Testuali le parole di Josè M. Barroso: se i politici e i negoziatori si arrendono adesso, se già adesso si parla di piano B (noi ne abbiamo parlato qui, qui e qui), allora probabilmente potranno passare al piano F, come Fallimento.
I think it is important not to give up before, because if we start (…) now to speak about Plan B in Copenhagen we’ll probably end in Plan F for failure1
Le aspettative per Copenhagen erano (e rimangono) altissime, d’altronde era dalla conferenza di Bali che si attendeva questo importantissimo momento negoziale che, a tutti gli effetti, costituisce il post-Kyoto o Kyoto II che dir si voglia.
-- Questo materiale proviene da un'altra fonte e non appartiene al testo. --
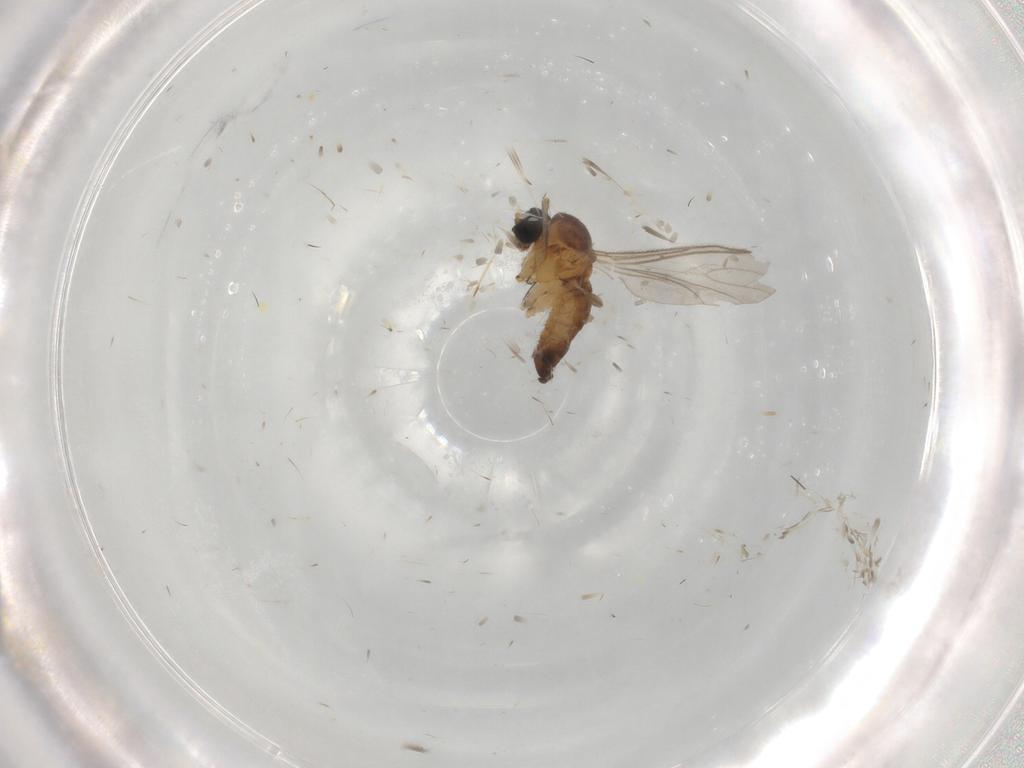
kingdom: Animalia
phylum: Arthropoda
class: Insecta
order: Diptera
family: Sciaridae
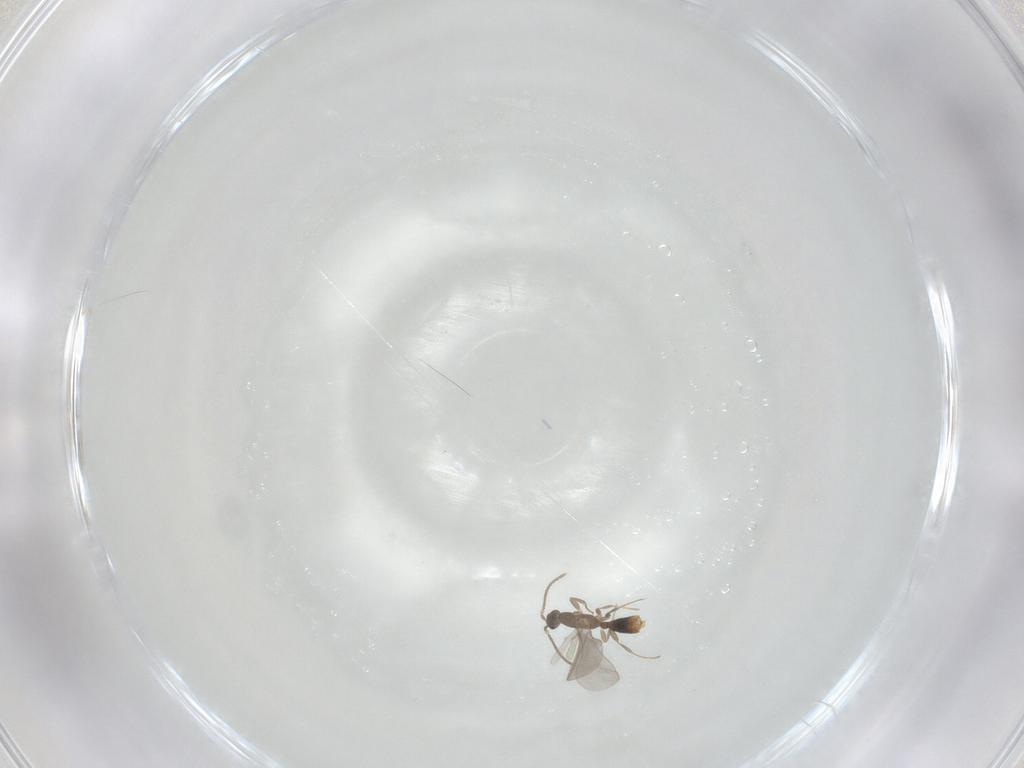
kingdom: Animalia
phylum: Arthropoda
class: Insecta
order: Hymenoptera
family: Formicidae
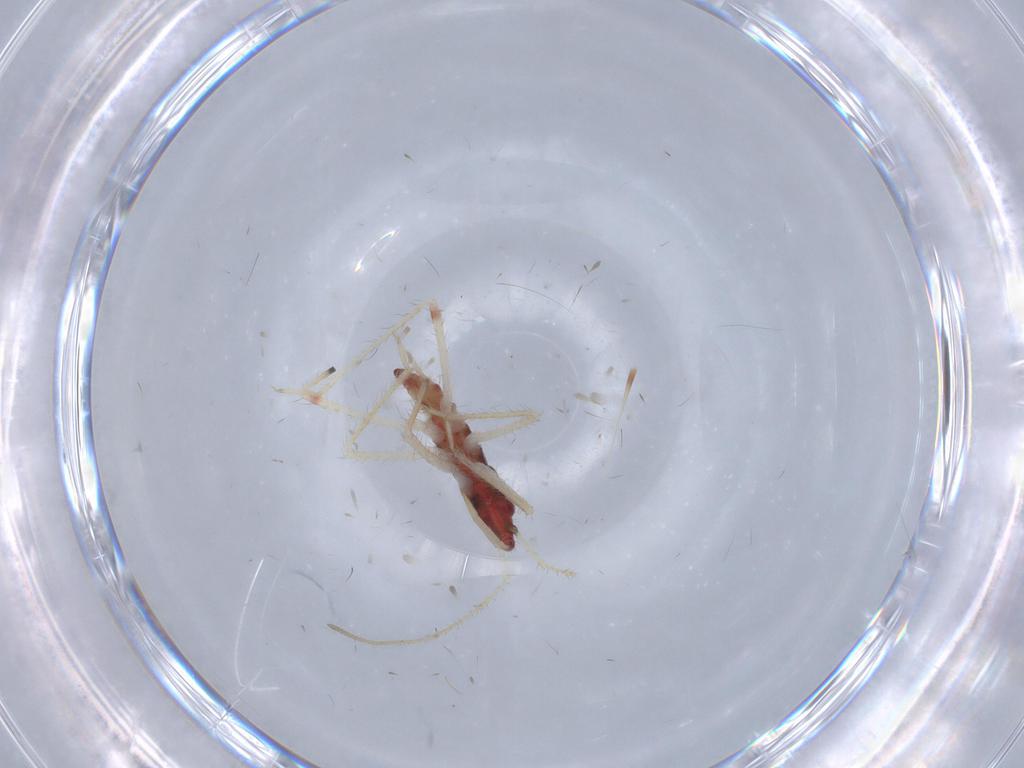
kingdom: Animalia
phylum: Arthropoda
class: Insecta
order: Hemiptera
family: Nabidae
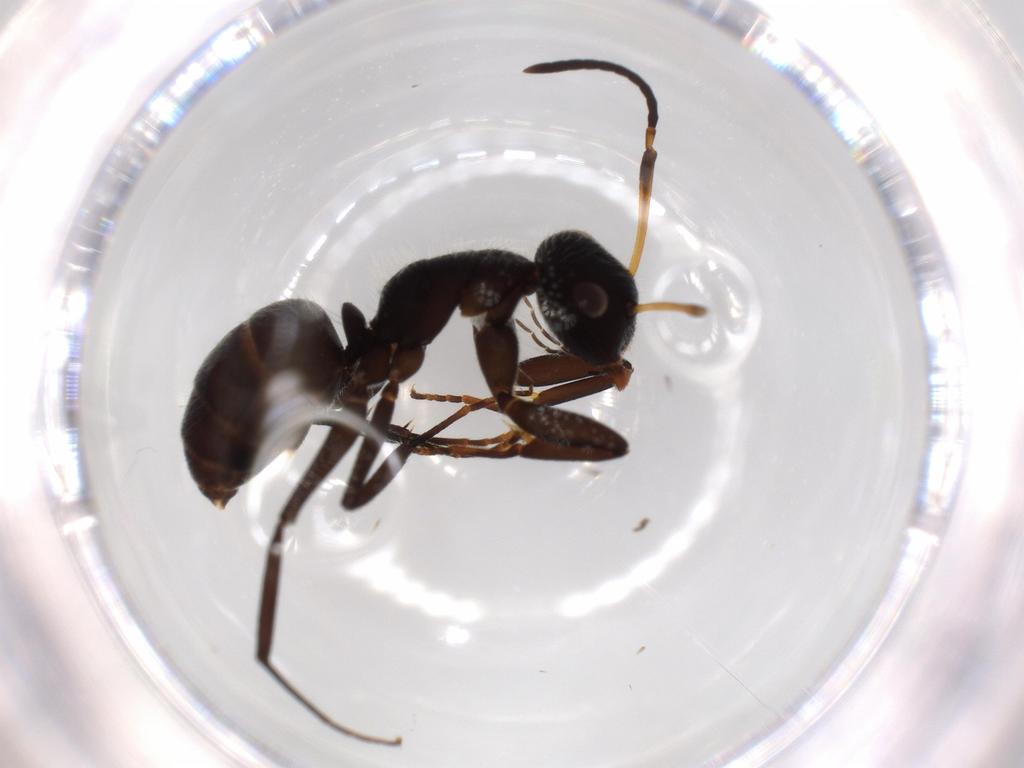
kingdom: Animalia
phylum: Arthropoda
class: Insecta
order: Hymenoptera
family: Formicidae
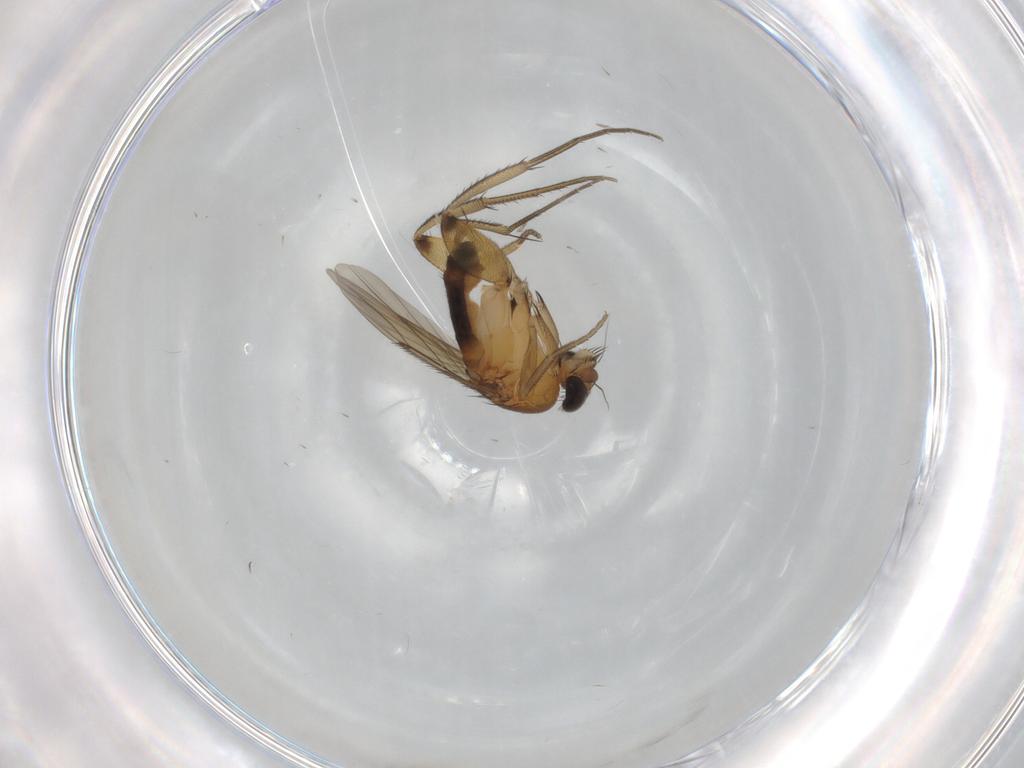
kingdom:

Fondamentale perchè, dalle tante parole e promesse (un po’ di circostanza) espresse a Kyoto, la politica sente la necessità di passare ad impegni più concreti. L’UE sottolinea come non sia ammissibile un risultato che porti a scelte individuali di riduzione delle emissioni e che, invece, sia necessario perseguire con tutte le forze un risultato che vincoli legalmente e politicamente ogni singolo stato.
Va anche detto, a onor di cronaca, che sempre più analisti ritengono improbabile qualsiasi forma di accordo a Copenhagen. Yvo de Boer, responsabile capo dell’ONU per il clima ha spostato il suo orizzonte temporale entro la fine del 2010 per il raggiungimento di un accordo:
I don’t think we can get a legally binding agreement by Copenhagen. I think that we can get that within a year after Copenhagen2
Il motivo è presto detto: la distanza tra le posizioni occidentali e quelle dei paesi in via di sviluppo è davvero eccessiva e, al momento, sembra incolmabile. Alcuni analisti, nel dubbio, cominciano a prepararsi per Bonn 2010.